Vins, maux de tête et sulfites : mythes et réalités

L’une des questions qui revient souvent lors des dégustations et des visites au vignoble, est celle des sulfites. Je me promettais d’écrire un billet sur ce sujet et en faisant mes recherches je suis tombé sur un billet écrit par une blogueuse qui résumait très bien la situation et qui déboulonne le mythe des sulfites dans le vin.  Je vous réfère donc à ce blog pour les détails : https://mariefrancemarquis.wordpress.com/2012/05/09/la-verite-sur-les-sulfites/

Après avoir lu ce billet, il reste la question des gens qui se plaignent de maux de tête après avoir bu du vin (souvent le rouge, mais ce arrive avec le blanc).  Bien entendu je réponds souvent à la blague que c’est probablement la quantité absorbée qui cause les maux de tête 🙂  mais en fait il y a des composés protéiniques de type ‘histamines’ dans certains vins qui peuvent occasionner les maux de tête.  On parle même du RWH (red wine headache) syndrome.  Voir cet article pour plus d’informations : http://pilule.telequebec.tv/occurrence.aspx?id=243 ou faites une recherche sur ‘red wine headache’ ou ‘vin rouge et maux de tête’.
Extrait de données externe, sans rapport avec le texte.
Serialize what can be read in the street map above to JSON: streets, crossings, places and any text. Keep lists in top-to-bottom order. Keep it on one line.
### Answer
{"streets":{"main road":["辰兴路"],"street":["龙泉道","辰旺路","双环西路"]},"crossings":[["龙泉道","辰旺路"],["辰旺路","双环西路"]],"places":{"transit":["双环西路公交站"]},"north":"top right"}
En conclusion, les vins sans sulfites n’existent pas. On peut trouver des vins avec un minimum de sulfites, mais pas 0 ppm. La bonne nouvelle c’est que très peu de gens sont sensibles aux sulfites et que cette sensibilité ne donne pas le mal de tête. Si vous êtes du genre à développer un mal de tête quand vous buvez du vin (surtout le rouge), il faudrait aller vers des vins issus de cépages produisant moins d’histamines et autres protéines ou encore ayant moins de tanins (éviter les vins ayant été en fûts de chêne ou élaborés avec une forte charge tannique).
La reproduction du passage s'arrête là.